Range to copy from the entries below: the line containing "remittance." through the line containing "God Be With You !", inclusive. Retype only those lines, exactly, without any images.

◆ **Saved data entries**:
<<<<
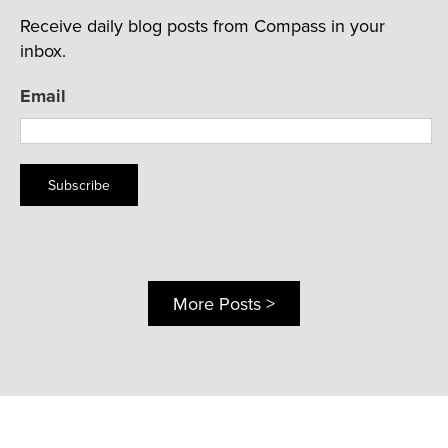
Receive daily blog posts from Compass in your
inbox.
Email
Subscribe
More Posts >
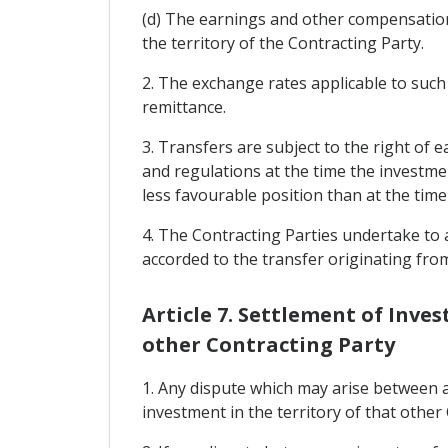
(d) The earnings and other compensation
the territory of the Contracting Party.
2. The exchange rates applicable to such t
remittance.
3. Transfers are subject to the right of 
and regulations at the time the investmen
less favourable position than at the ti
4. The Contracting Parties undertake to a
accorded to the transfer originating fro
Article 7. Settlement of Inv
other Contracting Party
1. Any dispute which may arise between a
investment in the territory of that other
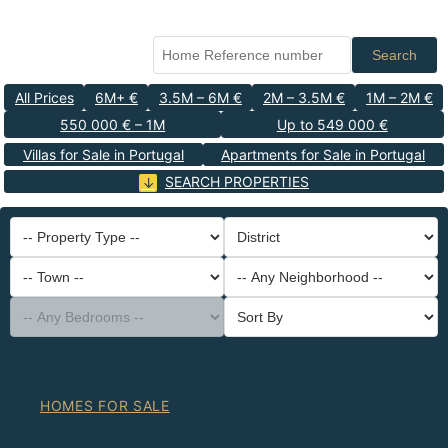
Search
All Prices
6M+ €
3.5M – 6M €
2M – 3.5M €
1M – 2M €
550 000 € – 1M
Up to 549 000 €
Villas for Sale in Portugal
Apartments for Sale in Portugal
SEARCH PROPERTIES
-- Property Type --
District
-- Town --
-- Any Neighborhood --
-- Any Bedrooms --
Sort By
HOMES FOR SALE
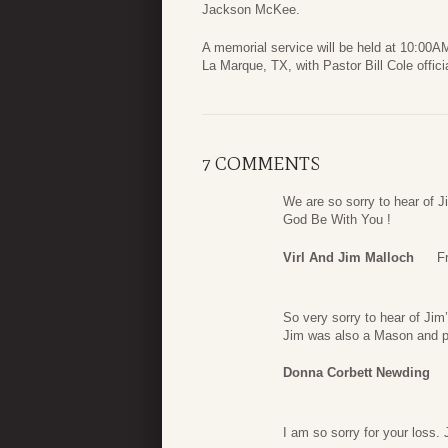
Jackson McKee.
A memorial service will be held at 10:00
La Marque, TX, with Pastor Bill Cole officia
7 COMMENTS
We are so sorry to hear of J
God Be With You !
Virl And Jim Malloch
F
So very sorry to hear of Ji
Jim was also a Mason and p
Donna Corbett Newding
I am so sorry for your loss.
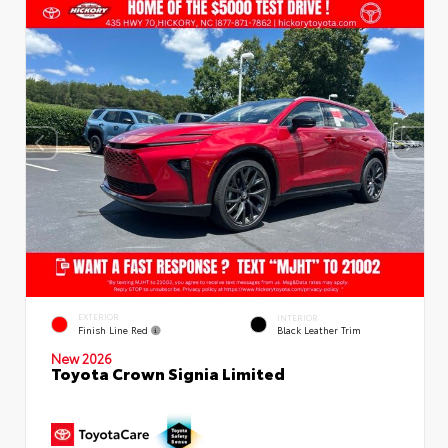
EXTERIOR
INTERIOR
Finish Line Red
Black Leather Trim
New 2026
Toyota Crown Signia Limited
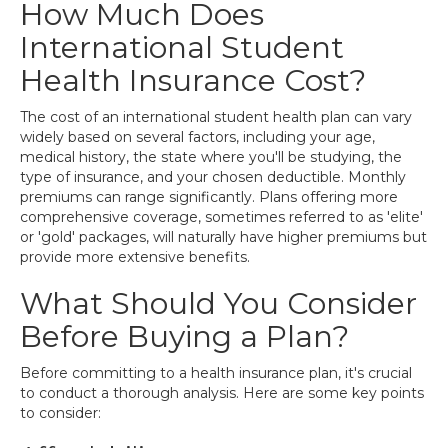
How Much Does
International Student
Health Insurance Cost?
The cost of an international student health plan can vary
widely based on several factors, including your age,
medical history, the state where you'll be studying, the
type of insurance, and your chosen deductible. Monthly
premiums can range significantly. Plans offering more
comprehensive coverage, sometimes referred to as 'elite'
or 'gold' packages, will naturally have higher premiums but
provide more extensive benefits.
What Should You Consider
Before Buying a Plan?
Before committing to a health insurance plan, it's crucial
to conduct a thorough analysis. Here are some key points
to consider:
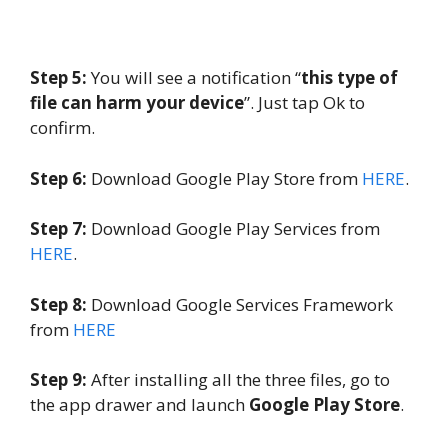
Step 5:
You will see a notification “
this type of
file can harm your device
”. Just tap Ok to
confirm.
Step 6:
Download Google Play Store from
HERE
.
Step 7:
Download Google Play Services from
HERE
.
Step 8:
Download Google Services Framework
from
HERE
Step 9:
After installing all the three files, go to
the app drawer and launch
Google Play Store
.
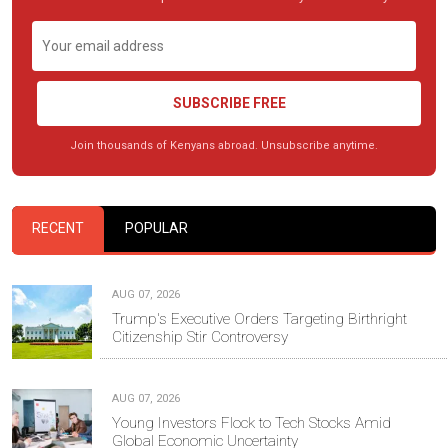
SUBSCRIBE FREE
Join thousands of Kenyans abroad. Unsubscribe anytime.
RECENT
POPULAR
AUG 07, 2026
Trump's Executive Orders Targeting Birthright
Citizenship Stir Controversy
AUG 07, 2026
Young Investors Flock to Tech Stocks Amid
Global Economic Uncertainty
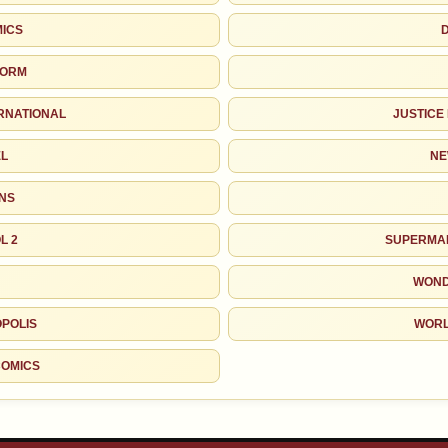
MICS
TORM
ERNATIONAL
JUSTICE
EL
NE
INS
L 2
SUPERMAN
WOND
POLIS
WORL
COMICS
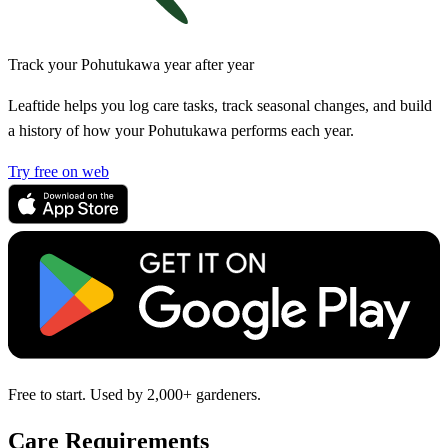
Track your Pohutukawa year after year
Leaftide helps you log care tasks, track seasonal changes, and build
a history of how your Pohutukawa performs each year.
Try free on web
Free to start. Used by 2,000+ gardeners.
Care Requirements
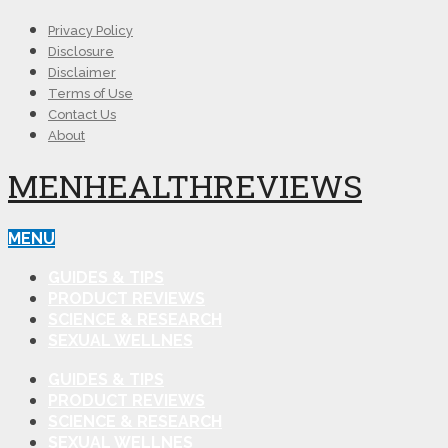
Privacy Policy
Disclosure
Disclaimer
Terms of Use
Contact Us
About
MENHEALTHREVIEWS
MENU
GUIDES & TIPS
PRODUCT REVIEWS
SCIENCE & RESEARCH
SEXUAL WELLNES
GUIDES & TIPS
PRODUCT REVIEWS
SCIENCE & RESEARCH
SEXUAL WELLNES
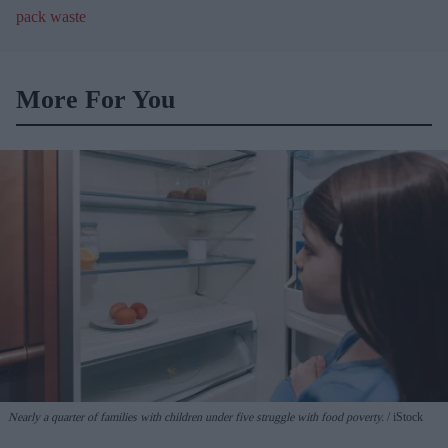
blister pack waste
More For You
Nearly a quarter of families with children under five struggle with food poverty.
iStock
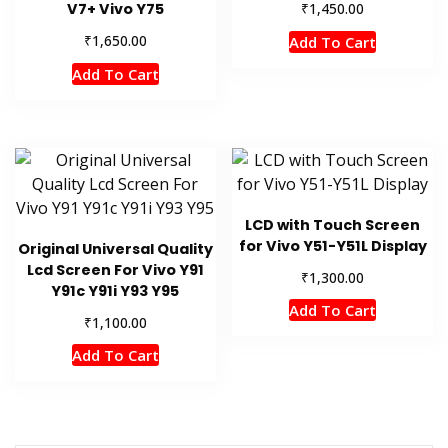
₹
V7+ Vivo Y75
1,450.00
₹
1,650.00
Add To Cart
Add To Cart
LCD with Touch Screen
for Vivo Y51-Y51L Display
Original Universal Quality
Lcd Screen For Vivo Y91
₹
1,300.00
Y91c Y91i Y93 Y95
Add To Cart
₹
1,100.00
Add To Cart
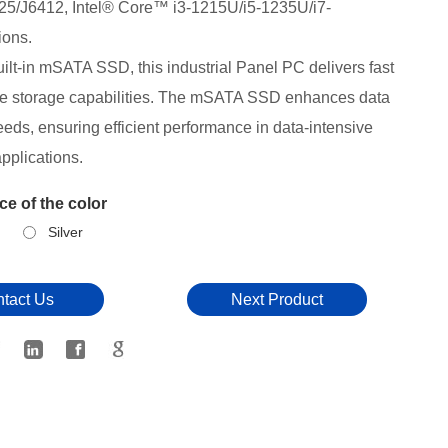
25/J6412,
Intel® Core™ i3-1215U/i5-1235U/i7-
ions.
uilt-in mSATA SSD, this industrial Panel PC delivers fast
le storage capabilities. The mSATA SSD enhances data
eds, ensuring efficient performance in data-intensive
applications.
e of the color
Silver
tact Us
Next Product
>>>>
◆ **SOLVED PROBLEM**:
remittance.
3. Transfers are subject to the right of 
and regulations at the time the investmen
less favourable position than at the ti
4. The Contracting Parties undertake to a
accorded to the transfer originating fro
Article 7. Settlement of Inv
other Contracting Party
1. Any dispute which may arise between a
investment in the territory of that other
Search
All Prices
6M+ €
3.5M – 6M €
2M – 3.5M €
1M – 2M €
550 000 € – 1M
Up to 549 000 €
Villas for Sale in Portugal
Apartments for Sale in Portugal
SEARCH PROPERTIES
-- Property Type --
District
-- Town --
-- Any Neighborhood --
-- Any Bedrooms --
Sort By
HOMES FOR SALE
Jackson McKee.
A memorial service will be held at 10:00
La Marque, TX, with Pastor Bill Cole officia
7 COMMENTS
We are so sorry to hear of J
God Be With You !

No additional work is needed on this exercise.